The total number of African slaves sent to all parts of the world between 1500 and 1865 was estimated to be at least 12 million. When you consider that only one in ten made the trip alive, the number of Africans who were enslaved or killed in the 350 years of the slave trade had to be no less than 120 million people.

On July 4, 1776, King George III of England noted in his diary: "Nothing of importance happened today."

The first bank in history was the Igibi. It was established in 575 B.C.

Alexander H. Stephens was Jefferson Davis's Vice President of the Confederacy during the Civil War.
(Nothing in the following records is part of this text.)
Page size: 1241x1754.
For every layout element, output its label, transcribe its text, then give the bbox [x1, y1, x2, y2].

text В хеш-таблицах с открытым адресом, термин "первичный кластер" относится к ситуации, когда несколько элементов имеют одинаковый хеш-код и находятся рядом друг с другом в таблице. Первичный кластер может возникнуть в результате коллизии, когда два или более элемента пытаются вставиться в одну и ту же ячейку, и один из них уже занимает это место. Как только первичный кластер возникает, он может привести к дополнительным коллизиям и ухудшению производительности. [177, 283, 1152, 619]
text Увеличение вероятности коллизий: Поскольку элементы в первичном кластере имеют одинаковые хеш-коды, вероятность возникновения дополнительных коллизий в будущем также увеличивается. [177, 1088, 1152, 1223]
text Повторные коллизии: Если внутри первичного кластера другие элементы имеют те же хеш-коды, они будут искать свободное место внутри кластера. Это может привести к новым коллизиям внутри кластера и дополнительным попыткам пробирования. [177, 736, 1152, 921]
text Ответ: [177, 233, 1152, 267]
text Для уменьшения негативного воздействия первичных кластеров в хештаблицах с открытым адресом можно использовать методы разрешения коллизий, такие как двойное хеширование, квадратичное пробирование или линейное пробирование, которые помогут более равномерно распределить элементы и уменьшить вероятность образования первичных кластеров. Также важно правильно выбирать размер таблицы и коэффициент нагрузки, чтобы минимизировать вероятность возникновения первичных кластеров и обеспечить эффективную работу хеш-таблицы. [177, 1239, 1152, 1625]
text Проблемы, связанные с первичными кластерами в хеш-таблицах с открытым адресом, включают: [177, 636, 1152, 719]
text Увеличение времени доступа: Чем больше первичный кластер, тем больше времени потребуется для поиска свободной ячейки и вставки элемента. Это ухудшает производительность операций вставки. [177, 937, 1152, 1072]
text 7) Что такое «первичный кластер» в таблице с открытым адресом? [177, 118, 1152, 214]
Of the five cabinet members in George Washington's first administration, Secretary of State Thomas Jefferson was the oldest at 46 years of age (Secretary of the Treasury Alexander Hamilton was 34, Secretary of War Henry Knox was 39, Attorney General Edmund Randolph was 36 and Postmaster General Sam Osgood was 41). One of the reasons for the overwhelming number of young men was that in the 1700s the average life expectancy was 53 years.

The Spartans used a staff and a coil of paper to keep military messages from being decoded if they fell into the hands of the enemy. Rolled around the staff, the words fitted together and made sense. Unrolled, the paper was covered with gibberish. Each general had a carefully guarded staff of precisely the same diameter around which to roll the paper and read the message.

Ghengis Kahn's first conquered land was an act of retaliation. Kahn sent a group of traders on a peaceful mission to Transoxiana. The governor there beheaded their leader and sent the others back to Kahn with their beards cut off. So Kahn attacked them and continued to onward until most of Asia and Europe were his.

When Mount Vesuvius erupted in in the year 79, over 2,000 citizens of Pompeii ran into their cellars to wait until everything had ended. Excavators found them still there 1,800 years later.

The emperor of Japan is the 125th of his line, which dates back to 660 B.C.

The art of knitting originated in Scotland.

Dunkirk, France is the site of the largest military evacuation in history. During World War II, some 340,000 Allied troops were evacuated to England. The retreat by sea took place between May 26 and June 4, 1940.

Richard Henry and Francis Lightfoot Lee are the only brothers who signed the Declaration of Independence. Their cousin, Henry Lee, was a famous Revolutionary War commander and the father of General Robert E. Lee.

The Treaty of Tordesillas divided all of South America between Spain and Portugal in 1493. Pope Alexander VI drew up the treaty following Columbus’s discovery of the New World.

Before the 984 foot high Eiffel Tower was built in 1889, the Washington Monument in Washington, D.C. was the tallest building in the world at 555 feet.

According to the U.S. Bureau of the Census, the most common job in the United States in the 1890s was a farmer. Today, it’s a salesman.

Great Britain was the first country to issue stamps in 1840.

The first police force was established in Paris in 1667.

Many scholars believe that an earthquake caused the destruction of Sodom and Gomorrah, referred to in the Bible as "the smoke of the country." Earthquakes produce massive clouds of dust that resemble billowing smoke.

England's King Edward VII gave a large diamond tiara to Wallis Warfield Simpson as a wedding gift. Simpson was the woman for whom Edward VII abdicated the throne for.

The first police car was an electric-powered vehicle used in Akron, OH in 1899.

The Texas Rangers were the first U.S. state police force. They were established in 1835.

Until 1896, drivers in Great Britain had to warn of their presence by having a person precede their car on foot, waving a red flag.

There were 840 soldiers in the regular army when the U.S. War Department was established in 1789. Their job was to supervise public lands and guard the Indian frontier.

The first series of commemorative stamps issued by the U.S. Postal Service depicted Columbus's discovery of America. They were issued in 1893 and available in 16 denominations ranging from one cent to $5.

Incan soldiers used to eat freeze-dried potatoes when they were on a march. The Incans would leave the food outside to freeze overnight, then thaw them out and stomp on them to remove the excess water.